*** Task input ***

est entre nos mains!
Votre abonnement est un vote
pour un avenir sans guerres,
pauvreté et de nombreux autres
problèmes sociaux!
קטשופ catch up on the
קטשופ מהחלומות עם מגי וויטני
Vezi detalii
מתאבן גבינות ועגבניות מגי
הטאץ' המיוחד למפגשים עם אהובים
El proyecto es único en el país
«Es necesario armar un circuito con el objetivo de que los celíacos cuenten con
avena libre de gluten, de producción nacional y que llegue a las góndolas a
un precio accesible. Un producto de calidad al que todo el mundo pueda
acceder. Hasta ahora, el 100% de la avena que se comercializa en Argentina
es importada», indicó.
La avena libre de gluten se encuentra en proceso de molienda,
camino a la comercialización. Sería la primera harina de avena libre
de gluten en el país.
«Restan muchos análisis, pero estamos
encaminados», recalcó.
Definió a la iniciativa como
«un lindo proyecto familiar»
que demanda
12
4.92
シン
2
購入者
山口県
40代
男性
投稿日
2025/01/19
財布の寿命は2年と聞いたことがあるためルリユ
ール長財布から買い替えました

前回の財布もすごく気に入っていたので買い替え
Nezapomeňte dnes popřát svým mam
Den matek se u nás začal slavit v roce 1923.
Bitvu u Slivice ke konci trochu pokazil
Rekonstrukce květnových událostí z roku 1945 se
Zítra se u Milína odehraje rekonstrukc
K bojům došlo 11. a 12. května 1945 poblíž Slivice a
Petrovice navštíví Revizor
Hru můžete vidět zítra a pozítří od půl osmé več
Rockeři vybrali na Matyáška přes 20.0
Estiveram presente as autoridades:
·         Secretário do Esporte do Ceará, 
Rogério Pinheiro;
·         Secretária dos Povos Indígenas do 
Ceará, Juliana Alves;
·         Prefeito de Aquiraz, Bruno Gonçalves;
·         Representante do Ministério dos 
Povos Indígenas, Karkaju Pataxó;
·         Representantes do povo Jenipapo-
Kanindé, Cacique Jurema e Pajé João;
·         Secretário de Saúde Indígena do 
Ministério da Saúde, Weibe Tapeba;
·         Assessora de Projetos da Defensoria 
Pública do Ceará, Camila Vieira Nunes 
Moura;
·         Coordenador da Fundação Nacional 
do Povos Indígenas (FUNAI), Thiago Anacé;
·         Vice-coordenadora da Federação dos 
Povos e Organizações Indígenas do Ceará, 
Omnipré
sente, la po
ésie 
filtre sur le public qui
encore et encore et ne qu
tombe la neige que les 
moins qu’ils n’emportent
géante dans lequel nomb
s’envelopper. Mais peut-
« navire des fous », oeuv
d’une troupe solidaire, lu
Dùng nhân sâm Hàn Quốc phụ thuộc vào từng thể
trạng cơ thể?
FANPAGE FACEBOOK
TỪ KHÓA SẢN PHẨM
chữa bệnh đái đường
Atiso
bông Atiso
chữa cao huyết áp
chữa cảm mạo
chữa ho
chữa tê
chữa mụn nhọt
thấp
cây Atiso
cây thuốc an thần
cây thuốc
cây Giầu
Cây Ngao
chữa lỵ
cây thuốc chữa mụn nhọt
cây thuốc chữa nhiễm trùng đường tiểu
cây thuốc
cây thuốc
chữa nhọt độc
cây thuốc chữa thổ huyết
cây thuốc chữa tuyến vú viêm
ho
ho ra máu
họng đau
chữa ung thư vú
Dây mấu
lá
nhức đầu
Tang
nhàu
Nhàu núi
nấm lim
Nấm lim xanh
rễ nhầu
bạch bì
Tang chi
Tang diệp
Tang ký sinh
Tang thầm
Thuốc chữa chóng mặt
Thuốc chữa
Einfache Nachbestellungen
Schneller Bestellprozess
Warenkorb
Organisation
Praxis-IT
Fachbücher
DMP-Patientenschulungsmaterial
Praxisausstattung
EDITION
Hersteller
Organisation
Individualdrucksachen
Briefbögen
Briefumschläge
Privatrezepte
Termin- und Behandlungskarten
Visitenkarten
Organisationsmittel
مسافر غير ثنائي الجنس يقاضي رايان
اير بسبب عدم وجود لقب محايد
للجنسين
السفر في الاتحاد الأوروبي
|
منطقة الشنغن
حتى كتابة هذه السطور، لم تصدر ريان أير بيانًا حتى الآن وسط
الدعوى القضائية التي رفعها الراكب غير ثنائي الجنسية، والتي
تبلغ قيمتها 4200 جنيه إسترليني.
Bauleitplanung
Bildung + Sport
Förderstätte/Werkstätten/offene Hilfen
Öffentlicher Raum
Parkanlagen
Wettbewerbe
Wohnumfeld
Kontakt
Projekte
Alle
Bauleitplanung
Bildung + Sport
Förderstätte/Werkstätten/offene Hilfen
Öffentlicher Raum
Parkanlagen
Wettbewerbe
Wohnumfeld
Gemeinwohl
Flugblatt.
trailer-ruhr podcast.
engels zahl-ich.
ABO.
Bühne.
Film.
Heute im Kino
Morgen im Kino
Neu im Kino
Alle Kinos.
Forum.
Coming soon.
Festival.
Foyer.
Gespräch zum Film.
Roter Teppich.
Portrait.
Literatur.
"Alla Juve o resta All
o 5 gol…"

*** End of Task input ***

> Problem: Repeat every line of the items above, character for character, without changing anything.

> Solution to the problem:
est entre nos mains!
Votre abonnement est un vote
pour un avenir sans guerres,
pauvreté et de nombreux autres
problèmes sociaux!
קטשופ catch up on the
קטשופ מהחלומות עם מגי וויטני
Vezi detalii
מתאבן גבינות ועגבניות מגי
הטאץ' המיוחד למפגשים עם אהובים
El proyecto es único en el país
«Es necesario armar un circuito con el objetivo de que los celíacos cuenten con
avena libre de gluten, de producción nacional y que llegue a las góndolas a
un precio accesible. Un producto de calidad al que todo el mundo pueda
acceder. Hasta ahora, el 100% de la avena que se comercializa en Argentina
es importada», indicó.
La avena libre de gluten se encuentra en proceso de molienda,
camino a la comercialización. Sería la primera harina de avena libre
de gluten en el país.
«Restan muchos análisis, pero estamos
encaminados», recalcó.
Definió a la iniciativa como
«un lindo proyecto familiar»
que demanda
12
4.92
シン
2
購入者
山口県
40代
男性
投稿日
2025/01/19
財布の寿命は2年と聞いたことがあるためルリユ
ール長財布から買い替えました

前回の財布もすごく気に入っていたので買い替え
Nezapomeňte dnes popřát svým mam
Den matek se u nás začal slavit v roce 1923.
Bitvu u Slivice ke konci trochu pokazil
Rekonstrukce květnových událostí z roku 1945 se
Zítra se u Milína odehraje rekonstrukc
K bojům došlo 11. a 12. května 1945 poblíž Slivice a
Petrovice navštíví Revizor
Hru můžete vidět zítra a pozítří od půl osmé več
Rockeři vybrali na Matyáška přes 20.0
Estiveram presente as autoridades:
·         Secretário do Esporte do Ceará, 
Rogério Pinheiro;
·         Secretária dos Povos Indígenas do 
Ceará, Juliana Alves;
·         Prefeito de Aquiraz, Bruno Gonçalves;
·         Representante do Ministério dos 
Povos Indígenas, Karkaju Pataxó;
·         Representantes do povo Jenipapo-
Kanindé, Cacique Jurema e Pajé João;
·         Secretário de Saúde Indígena do 
Ministério da Saúde, Weibe Tapeba;
·         Assessora de Projetos da Defensoria 
Pública do Ceará, Camila Vieira Nunes 
Moura;
·         Coordenador da Fundação Nacional 
do Povos Indígenas (FUNAI), Thiago Anacé;
·         Vice-coordenadora da Federação dos 
Povos e Organizações Indígenas do Ceará, 
Omnipré
sente, la po
ésie 
filtre sur le public qui
encore et encore et ne qu
tombe la neige que les 
moins qu’ils n’emportent
géante dans lequel nomb
s’envelopper. Mais peut-
« navire des fous », oeuv
d’une troupe solidaire, lu
Dùng nhân sâm Hàn Quốc phụ thuộc vào từng thể
trạng cơ thể?
FANPAGE FACEBOOK
TỪ KHÓA SẢN PHẨM
chữa bệnh đái đường
Atiso
bông Atiso
chữa cao huyết áp
chữa cảm mạo
chữa ho
chữa tê
chữa mụn nhọt
thấp
cây Atiso
cây thuốc an thần
cây thuốc
cây Giầu
Cây Ngao
chữa lỵ
cây thuốc chữa mụn nhọt
cây thuốc chữa nhiễm trùng đường tiểu
cây thuốc
cây thuốc
chữa nhọt độc
cây thuốc chữa thổ huyết
cây thuốc chữa tuyến vú viêm
ho
ho ra máu
họng đau
chữa ung thư vú
Dây mấu
lá
nhức đầu
Tang
nhàu
Nhàu núi
nấm lim
Nấm lim xanh
rễ nhầu
bạch bì
Tang chi
Tang diệp
Tang ký sinh
Tang thầm
Thuốc chữa chóng mặt
Thuốc chữa
Einfache Nachbestellungen
Schneller Bestellprozess
Warenkorb
Organisation
Praxis-IT
Fachbücher
DMP-Patientenschulungsmaterial
Praxisausstattung
EDITION
Hersteller
Organisation
Individualdrucksachen
Briefbögen
Briefumschläge
Privatrezepte
Termin- und Behandlungskarten
Visitenkarten
Organisationsmittel
مسافر غير ثنائي الجنس يقاضي رايان
اير بسبب عدم وجود لقب محايد
للجنسين
السفر في الاتحاد الأوروبي
|
منطقة الشنغن
حتى كتابة هذه السطور، لم تصدر ريان أير بيانًا حتى الآن وسط
الدعوى القضائية التي رفعها الراكب غير ثنائي الجنسية، والتي
تبلغ قيمتها 4200 جنيه إسترليني.
Bauleitplanung
Bildung + Sport
Förderstätte/Werkstätten/offene Hilfen
Öffentlicher Raum
Parkanlagen
Wettbewerbe
Wohnumfeld
Kontakt
Projekte
Alle
Bauleitplanung
Bildung + Sport
Förderstätte/Werkstätten/offene Hilfen
Öffentlicher Raum
Parkanlagen
Wettbewerbe
Wohnumfeld
Gemeinwohl
Flugblatt.
trailer-ruhr podcast.
engels zahl-ich.
ABO.
Bühne.
Film.
Heute im Kino
Morgen im Kino
Neu im Kino
Alle Kinos.
Forum.
Coming soon.
Festival.
Foyer.
Gespräch zum Film.
Roter Teppich.
Portrait.
Literatur.
"Alla Juve o resta All
o 5 gol…"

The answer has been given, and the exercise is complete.